Despite a solid rally that took the hourly charts into overbought territory, we have yet to see the DJIA challenge even its near-term resistance at 8725. And even if the bulls can scramble above that level, they still have formidable resistance near 9000 waiting for them. You can bet there will be a long line of bears waiting to short any rally that gets that far.

The NASDAQ wasn't left out of today's rebound, but looking at the chart doesn't inspire great confidence. While the fast line of the daily Stochastics oscillator managed to creep out of oversold territory, the COMPX couldn't quite clear the 1500 resistance level. More overhead supply (likely a lot of it) is waiting near 1630, right at the bottom of last Monday's gap open.

What we need is a strong positive catalyst to power these markets higher, and with earnings season (likely to be abysmal) just around the corner, I don't expect the catalyst to come from that corner. This rally may last for a few days, or it could fall apart at the opening bell tomorrow...I just don't know. We could see some more weakness in the morning after AOL finally warned that ad revenue was going to impact their bottom line. Look for this type of admission to be more common as earnings season approaches. Bullish investors will have their conviction tested in the days and weeks ahead.
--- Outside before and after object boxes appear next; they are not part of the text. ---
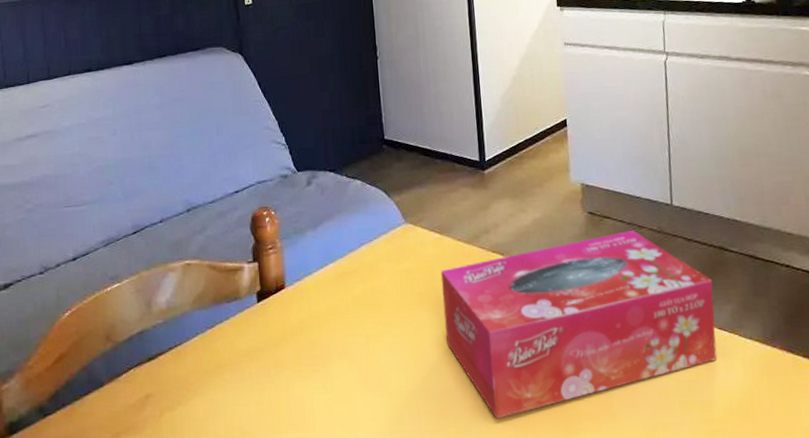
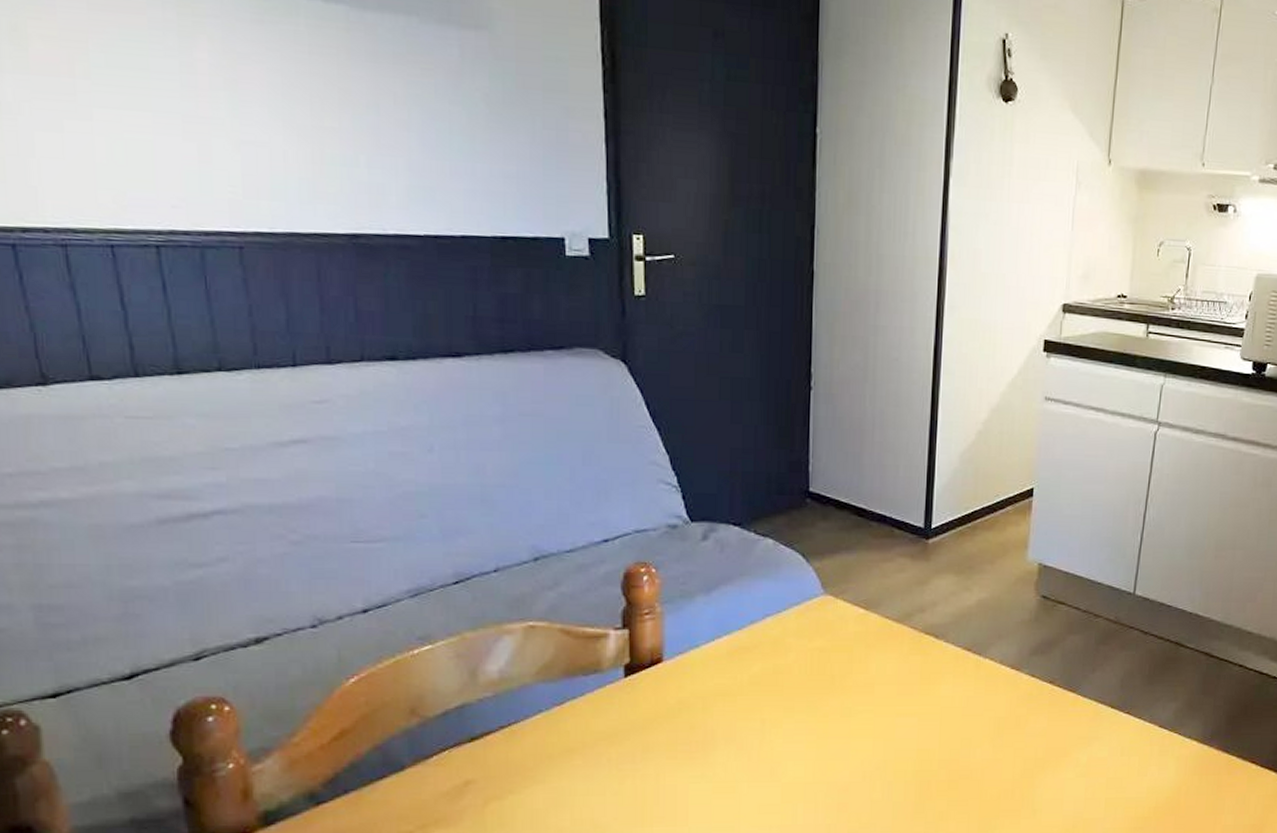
tissue box: present [440,229,717,419] -> none [858,618,1162,814]

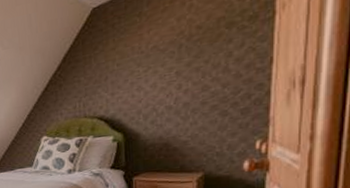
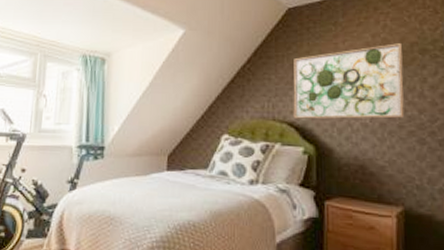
wall art: none [100,21,209,113] -> present [293,43,405,119]

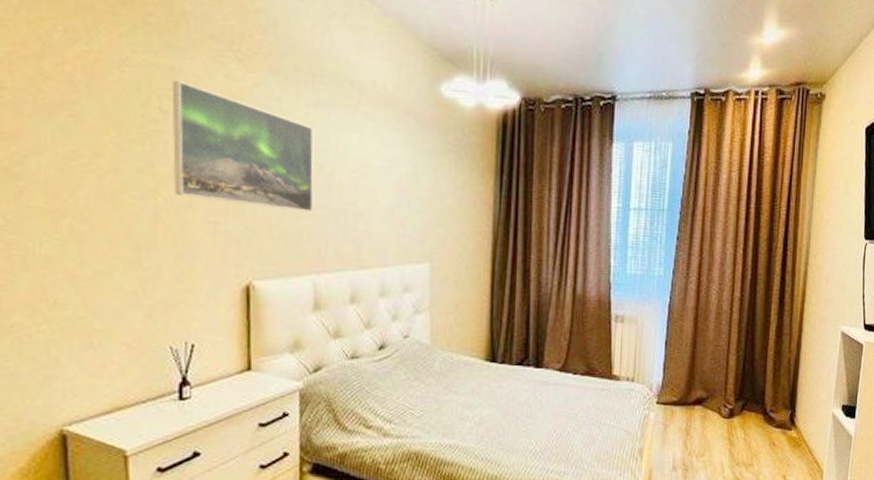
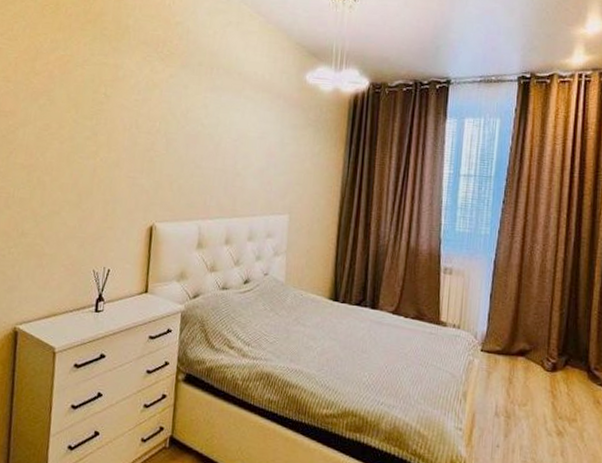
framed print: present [172,80,314,213] -> none [108,74,209,172]

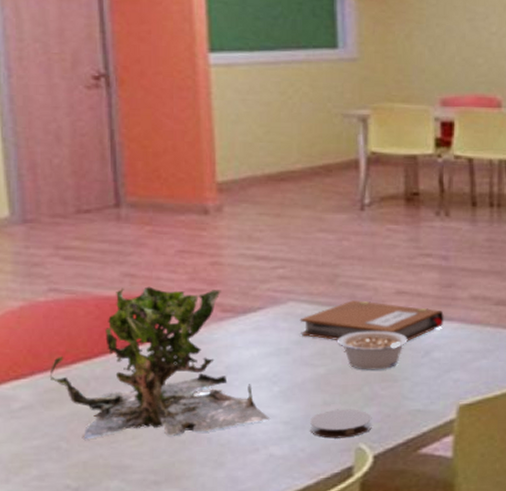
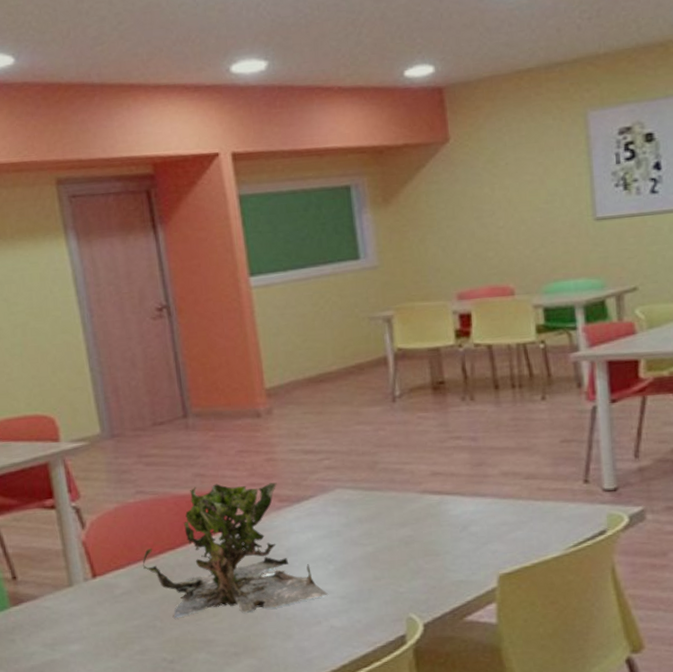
notebook: present [299,300,445,342] -> none [347,483,479,522]
coaster: present [309,409,372,439] -> none [363,582,420,610]
legume: present [338,331,408,370] -> none [382,510,446,547]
They will need to hold firm, indicating that the current and future economic weakness is already priced into the markets, or the bears are likely to go another rampage. I expect to see a retest of last week's lows before we see a sustainable rally. For an in depth look into my expectations, check out my Trader's Corner article tonight.

There's one more factor that has me nervous in the near term and that is the action of the VIX relative to the broad market action. Not the direction of the moves, but the magnitude. After shooting above 57 last week, the VIX was due to retrace some of that ground, and with the markets in rally mode today, it was no surprise to see the VIX fall back. But look at the chart comparison of the S&P500 (SPX) and VIX below.

The SPX is off its lows by about 65 points, but the VIX has fallen a whopping 16 points! That is nearly 30% in less than 2 days. Pessimism doesn't evaporate that fast in markets that are behaving in a rational manner; hence my expectation that we haven't yet seen the bottom of the current decline.

In the non-news department, we had the LEI (Leading Economic Indicators) released this morning at -0.3%. This was just the latest economic report to be released with little fanfare due to the fact that the data preceded the market-shaking events of September 11th. We'll get a much better read on what to expect from the economy tomorrow morning when Consumer Confidence numbers are released. This report will include readings both before and after the terrorist attacks and should give us a glimpse of how badly consumers are reacting to the tragedy in terms of their future spending habits. Due to the sharp plunge in the University of Michigan index (-8.6%) prior to the destruction of the WTC, Briefing.com is estimating Consumer Confidence at 100.0, which is a 12.5% drop. Also on the economic front are existing home sales, but this is also based on August data, meaning the impact to investor sentiment will likely be minimal.

There is some speculation that the markets could stage a modest rally leading up to the October 2nd Fed meeting, where Alan Greenspan is widely expected to give the economy another interest rate cut. The debate over 25 or 50 basis points will likely intensify over the next week, but the actual effect of another cut is probably already factored into the market. Should we rally up to that event, I would definitely be looking for a "sell the news" reaction by the markets. In my opinion, any rally is suspect unless it can string together 3 or more solid gains in a row, and on strong volume. Today gave us the first day. Trade carefully until we see some conviction that can push the major indices through some of the overhead congestion.

Let patience and caution be your guide in what has become a treacherous market both for the bulls and the bears. Remember to trade only when the reward/risk ratio is in your favor.